Old 04-25-05, 05:39 PM
  #11  
Suspended
Thread Starter
 
Join Date: Nov 2003
Location: Toronto
Posts: 3,039
Likes: 0
Received 1 Like on 1 Post
Originally Posted by Tyler_Durden
That could be partially explained by the poor quality of most (all?) existing video releases. I expect the subsequent restoration to be very revealing.


Where did Fay Wray go?!

The screen captures used here are from www.dvdbeaver.com comparisons and all taken from a legitimate 2000 Spanish PAL DVD (Magna Films) of the B&W and colour Turner elements (http://www.dvdbeaver.com/film/DVDCompare/kingkong.htm). The Turner elements from the 1993 non-digital restoration were the clearer available at that time, more so than the Criterion elements, which left a lot to be desired. Apparently, another, cleaner British copy has emerged since, which might be used by Hewlett Packard/WB for their digital restoration.

The reason I like the Turner coloured version so much, besides the fact that it untangles the murkiness of much of the original, is that it adds a layer of artificiality on an already artificial film (it's a fantasy, after all) with the end product unfurling a veritable satori of unreality, which, arguably, is one of the definitions of art.

Last edited by baracine; 04-26-05 at 01:51 PM.
Old 04-25-05, 06:04 PM
  #12  
DVD Talk Limited Edition
 
Join Date: Jan 2001
Location: Los Angeles
Posts: 5,656
Likes: 0
Received 2 Likes on 1 Post
But without movement, that still frame isn't a fair assessment of the clarity of the black and white picture vs the color. Plus, she isn't the main focus of that shot anyway. Looking at that website, all of the people look unnaturally yellow. I personally prefer the B&W version over color any day.
Old 04-25-05, 06:10 PM
  #13  
Suspended
Thread Starter
 
Join Date: Nov 2003
Location: Toronto
Posts: 3,039
Likes: 0
Received 1 Like on 1 Post
Originally Posted by FinkPish
Looking at that website, all of the people look unnaturally yellow.
Artistic licence... The natives do refer to the Fay Wray character as their "golden girl".

Last edited by baracine; 04-25-05 at 06:12 PM.
Old 04-25-05, 06:31 PM
  #14  
Needs to contact an admin about multiple accounts
 
Join Date: Jun 2000
Location: Los Angeles, CA
Posts: 2,830
Likes: 0
Received 1 Like on 1 Post
Old 04-25-05, 06:40 PM
  #15  
DVD Talk Hall of Fame
 
Join Date: Jun 2002
Location: Phoenix
Posts: 8,085
Likes: 0
Received 1 Like on 1 Post
No spider fight = No sale.
Old 04-25-05, 06:41 PM
  #16  
DVD Talk Hero
 
TomOpus's Avatar
 
Join Date: Jul 2002
Location: Kansas City, MO
Posts: 40,146
Received 1,302 Likes on 946 Posts
Colorized Barney is teh suck!

just kidding....


I can't wait to see a restored King Kong on the big screen. I'm very excited over the project.

TASK GOAL:
Quote everything in the King Kong forum thread from "Where did Fay" down to "their digital restoration.". Rely only on the King Kong forum thread.

PROVIDED DATA:

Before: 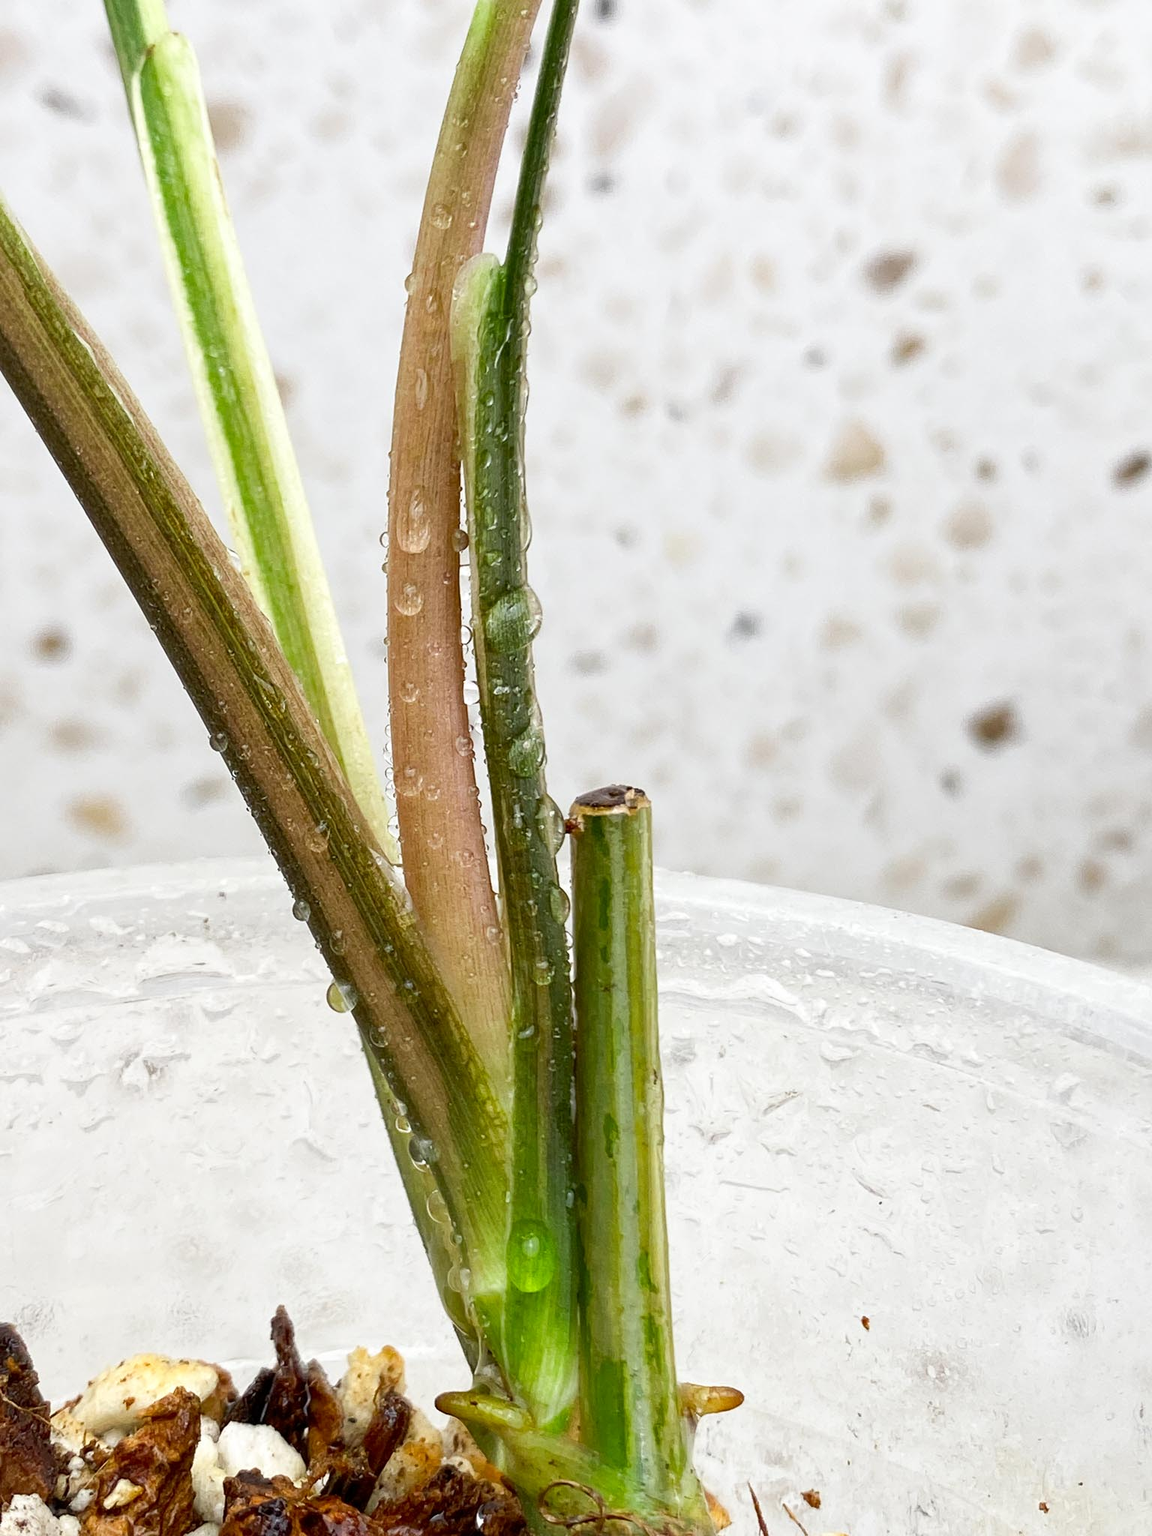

ANSWER TO THIS PROBLEM:
Where did Fay Wray go?!

The screen captures used here are from www.dvdbeaver.com comparisons and all taken from a legitimate 2000 Spanish PAL DVD (Magna Films) of the B&W and colour Turner elements (http://www.dvdbeaver.com/film/DVDCompare/kingkong.htm). The Turner elements from the 1993 non-digital restoration were the clearer available at that time, more so than the Criterion elements, which left a lot to be desired. Apparently, another, cleaner British copy has emerged since, which might be used by Hewlett Packard/WB for their digital restoration.